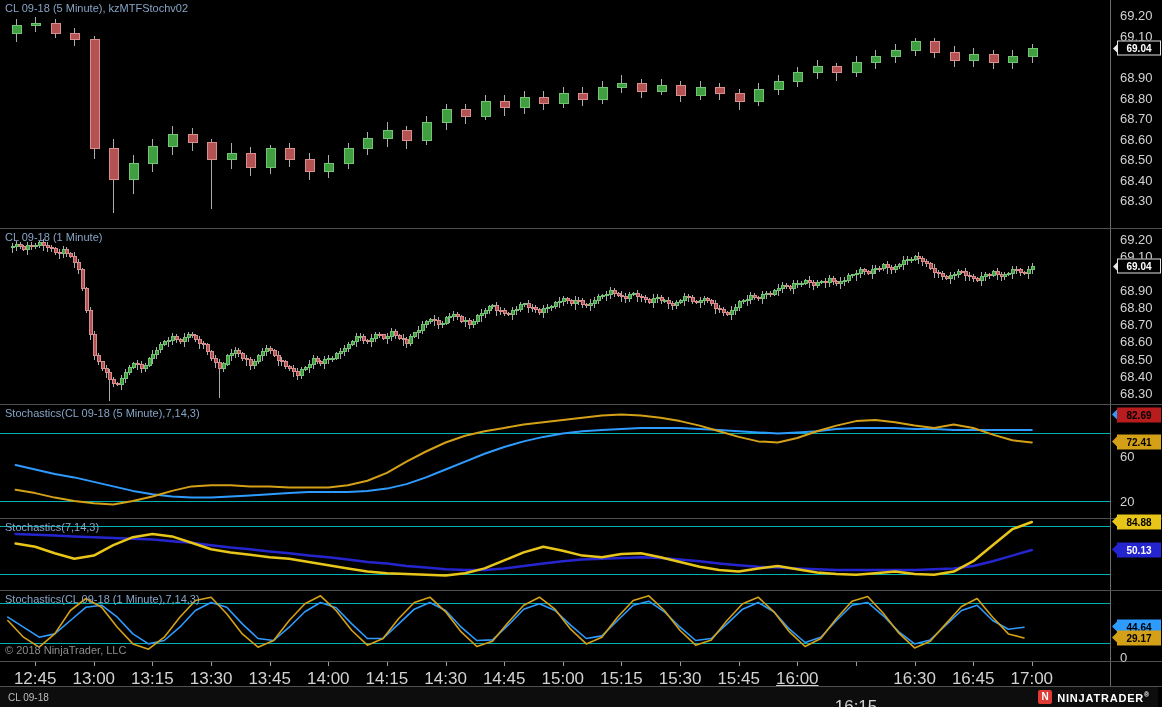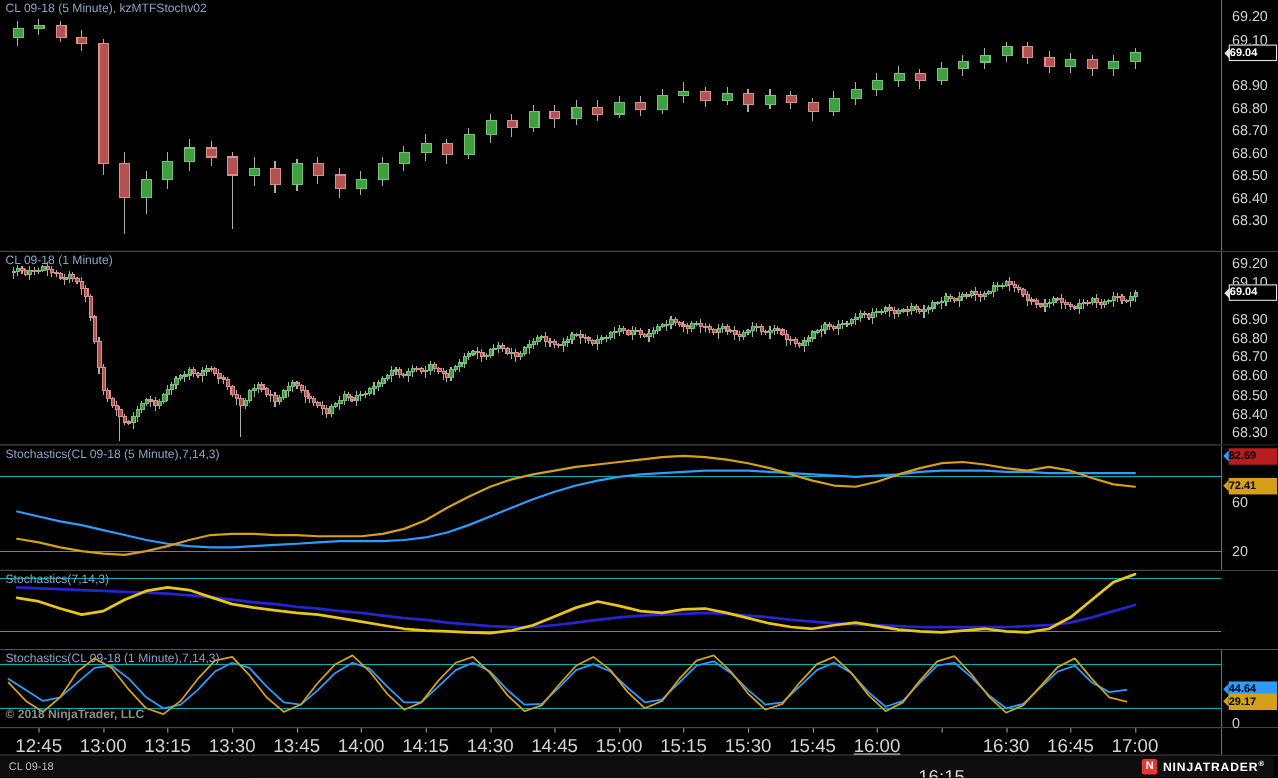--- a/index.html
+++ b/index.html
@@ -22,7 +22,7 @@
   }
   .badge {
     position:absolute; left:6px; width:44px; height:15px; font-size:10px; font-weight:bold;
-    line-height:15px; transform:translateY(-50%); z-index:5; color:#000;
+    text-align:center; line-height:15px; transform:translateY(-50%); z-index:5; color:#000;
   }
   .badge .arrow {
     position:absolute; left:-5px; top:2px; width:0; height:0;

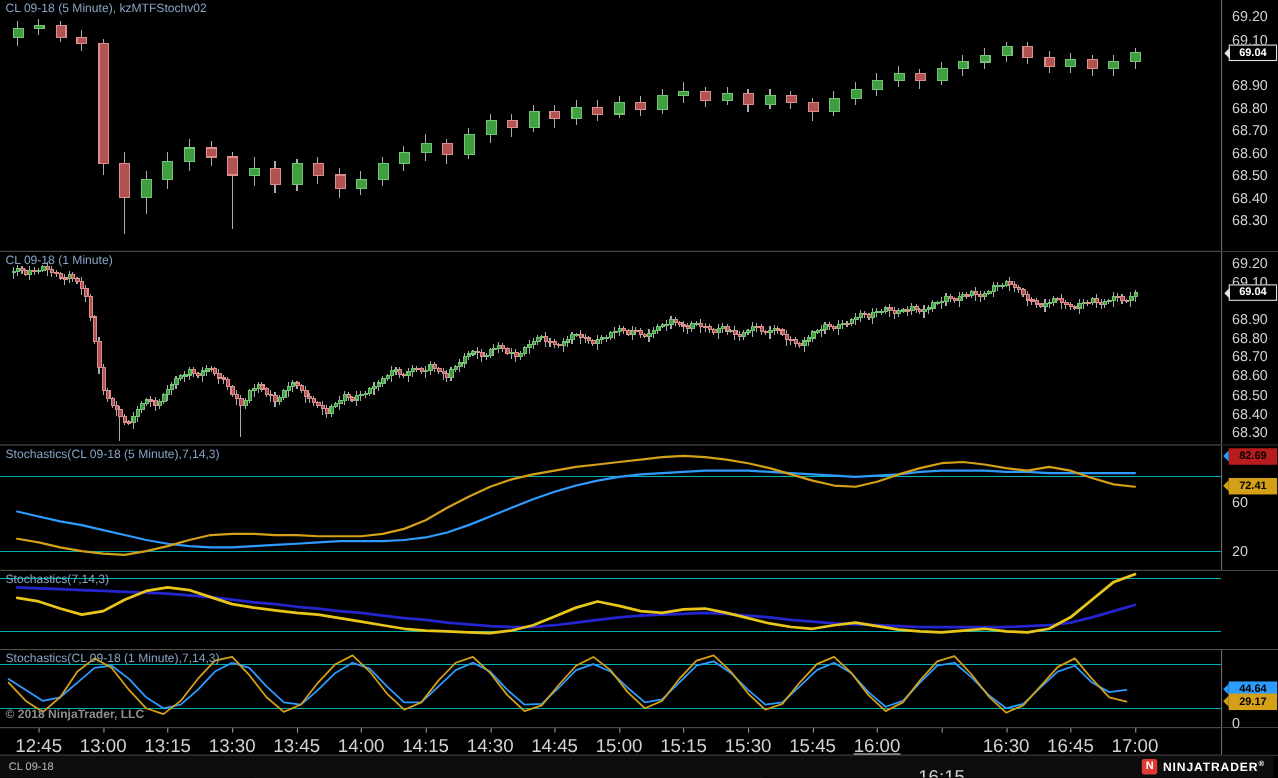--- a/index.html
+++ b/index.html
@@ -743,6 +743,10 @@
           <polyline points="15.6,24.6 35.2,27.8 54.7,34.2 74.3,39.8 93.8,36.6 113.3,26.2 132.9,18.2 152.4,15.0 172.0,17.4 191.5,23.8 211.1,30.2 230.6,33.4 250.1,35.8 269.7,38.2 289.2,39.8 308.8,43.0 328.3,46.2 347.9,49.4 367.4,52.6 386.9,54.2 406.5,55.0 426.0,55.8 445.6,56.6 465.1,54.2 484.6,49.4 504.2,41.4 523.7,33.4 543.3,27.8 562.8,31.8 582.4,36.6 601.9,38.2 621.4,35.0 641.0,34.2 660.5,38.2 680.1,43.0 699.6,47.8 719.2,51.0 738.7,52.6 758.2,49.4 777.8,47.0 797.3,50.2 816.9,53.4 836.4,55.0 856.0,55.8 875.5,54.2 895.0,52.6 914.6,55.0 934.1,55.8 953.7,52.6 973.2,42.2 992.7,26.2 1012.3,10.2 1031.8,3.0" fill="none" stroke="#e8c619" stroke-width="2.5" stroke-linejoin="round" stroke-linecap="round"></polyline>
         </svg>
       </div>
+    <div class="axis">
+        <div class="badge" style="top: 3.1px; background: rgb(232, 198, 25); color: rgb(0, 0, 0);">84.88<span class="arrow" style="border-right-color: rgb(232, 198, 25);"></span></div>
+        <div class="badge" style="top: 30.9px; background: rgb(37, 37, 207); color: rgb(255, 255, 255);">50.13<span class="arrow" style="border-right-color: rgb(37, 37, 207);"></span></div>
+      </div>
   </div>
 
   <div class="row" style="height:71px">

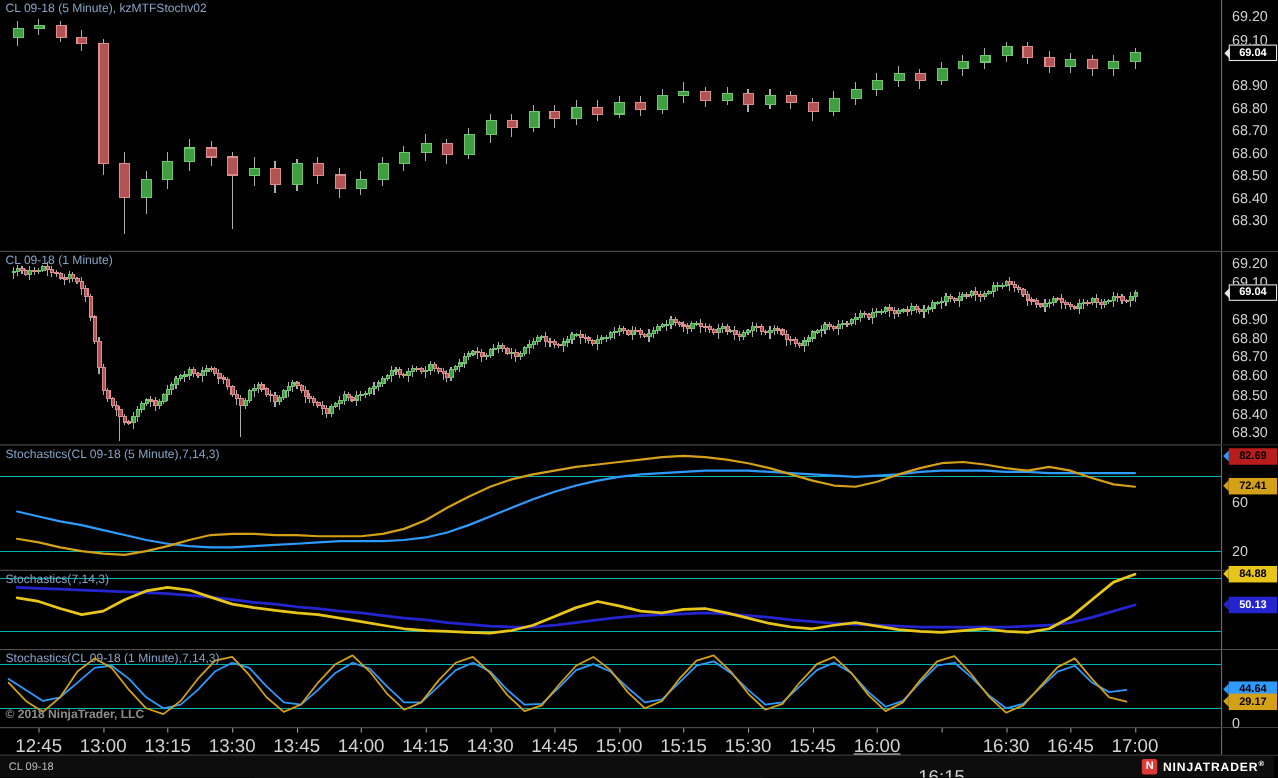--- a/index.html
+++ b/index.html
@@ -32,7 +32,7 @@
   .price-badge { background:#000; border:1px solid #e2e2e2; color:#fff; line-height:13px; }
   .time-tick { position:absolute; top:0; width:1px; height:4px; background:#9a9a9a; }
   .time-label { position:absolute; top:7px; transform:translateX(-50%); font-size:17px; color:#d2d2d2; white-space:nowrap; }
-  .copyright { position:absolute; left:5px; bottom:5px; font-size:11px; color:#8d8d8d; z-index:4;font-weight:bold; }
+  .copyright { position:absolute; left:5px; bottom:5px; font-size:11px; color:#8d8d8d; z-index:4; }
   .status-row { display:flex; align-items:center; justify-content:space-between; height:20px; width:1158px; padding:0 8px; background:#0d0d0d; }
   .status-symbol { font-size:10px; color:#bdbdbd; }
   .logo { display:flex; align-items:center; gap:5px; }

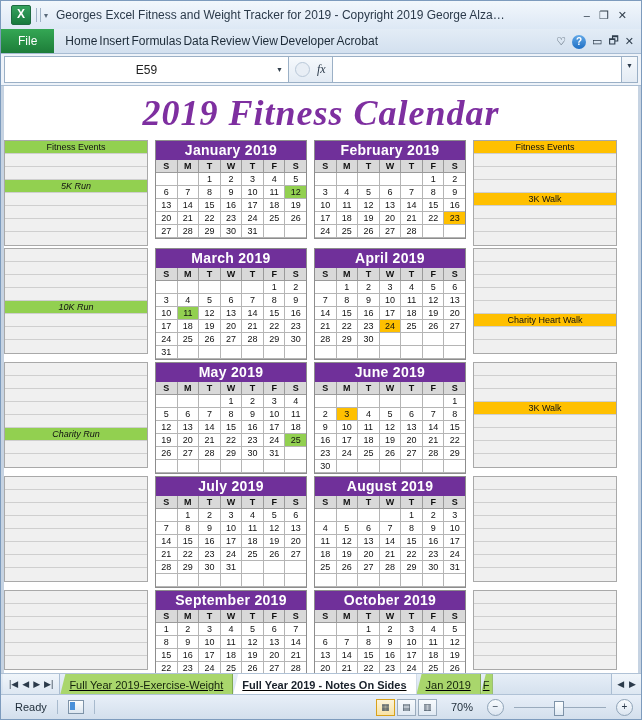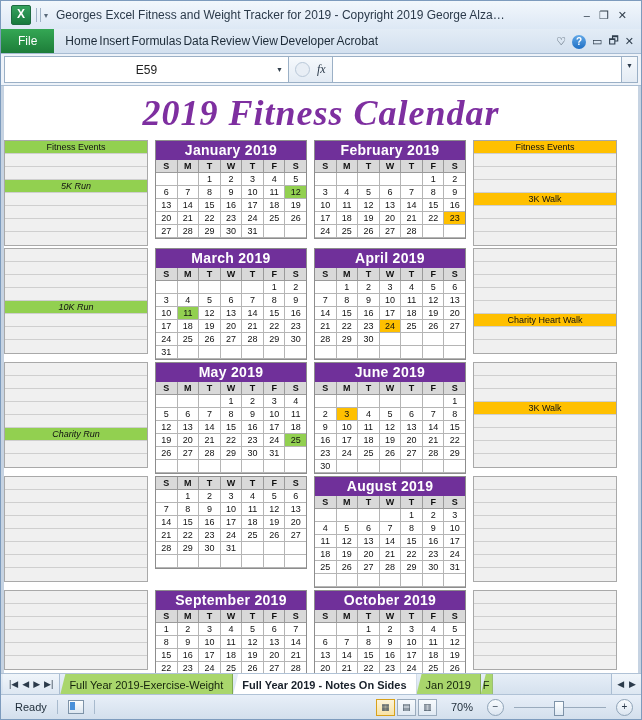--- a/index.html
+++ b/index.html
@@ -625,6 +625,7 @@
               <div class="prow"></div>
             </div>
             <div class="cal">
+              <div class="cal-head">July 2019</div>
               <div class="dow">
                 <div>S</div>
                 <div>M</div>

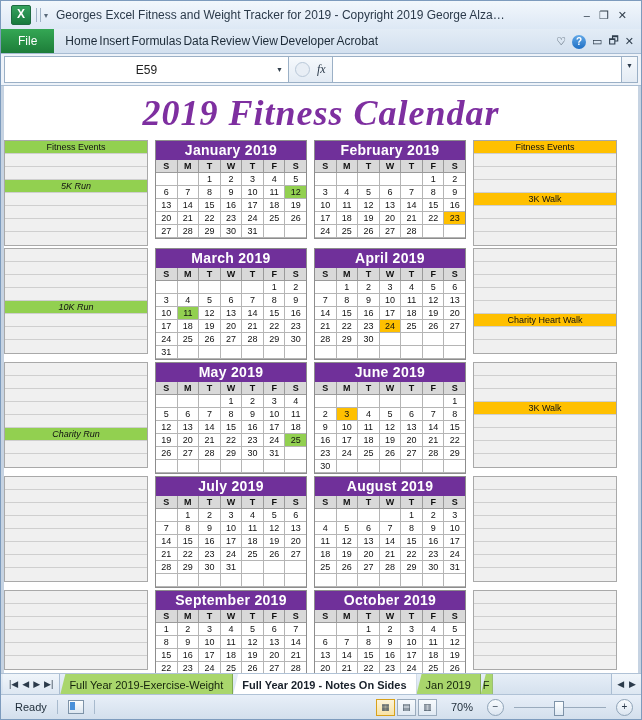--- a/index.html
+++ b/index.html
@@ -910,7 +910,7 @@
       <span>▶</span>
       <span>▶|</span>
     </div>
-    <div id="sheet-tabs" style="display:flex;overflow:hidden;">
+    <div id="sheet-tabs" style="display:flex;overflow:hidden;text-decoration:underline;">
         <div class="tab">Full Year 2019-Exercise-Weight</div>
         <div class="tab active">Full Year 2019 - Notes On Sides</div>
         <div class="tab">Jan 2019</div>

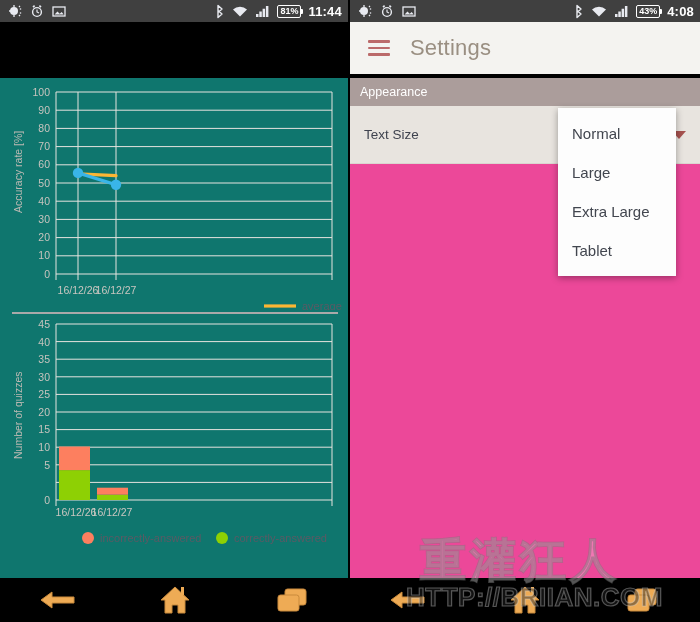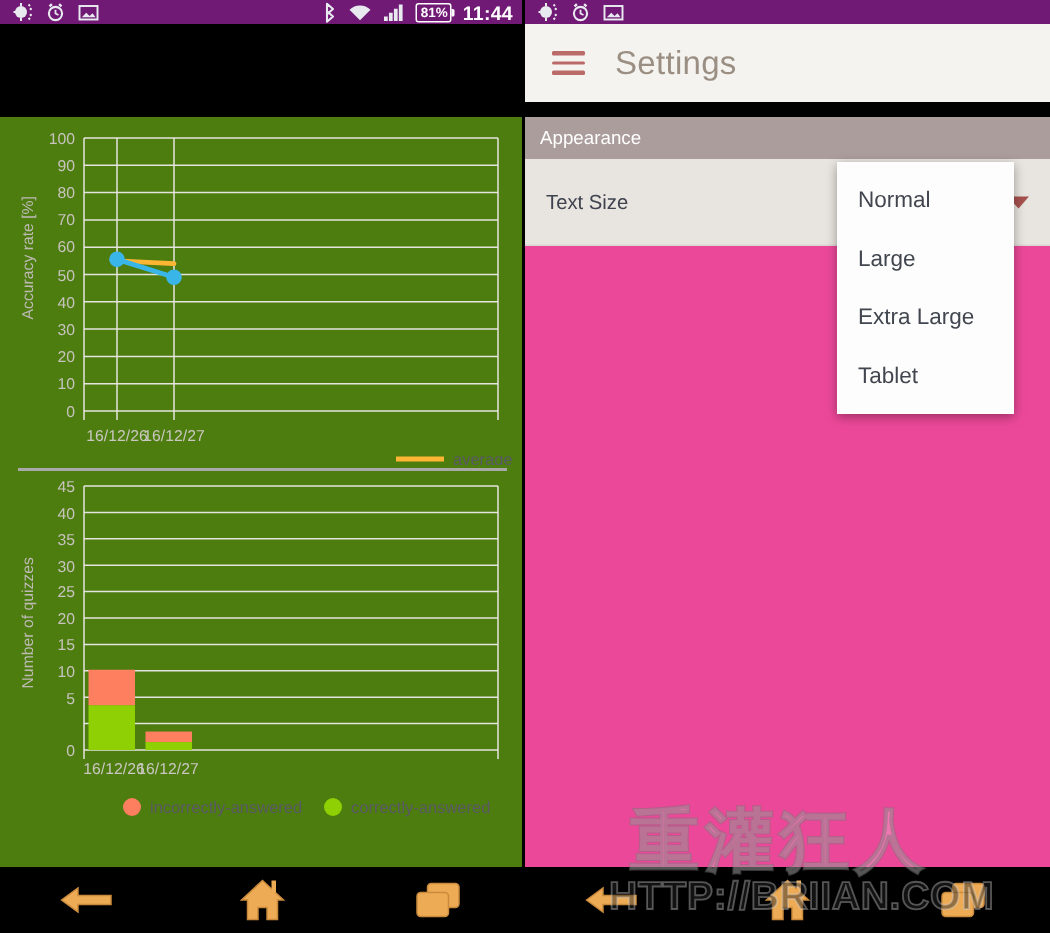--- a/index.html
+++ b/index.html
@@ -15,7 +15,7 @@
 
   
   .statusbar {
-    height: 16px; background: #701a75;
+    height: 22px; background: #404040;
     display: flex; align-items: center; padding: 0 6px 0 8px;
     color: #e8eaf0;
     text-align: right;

--------------------------------

- _Task requirements_
If a line of the data contains the word "tabs", count it; say how many such lines there are and nothing else.

- _Result below_
2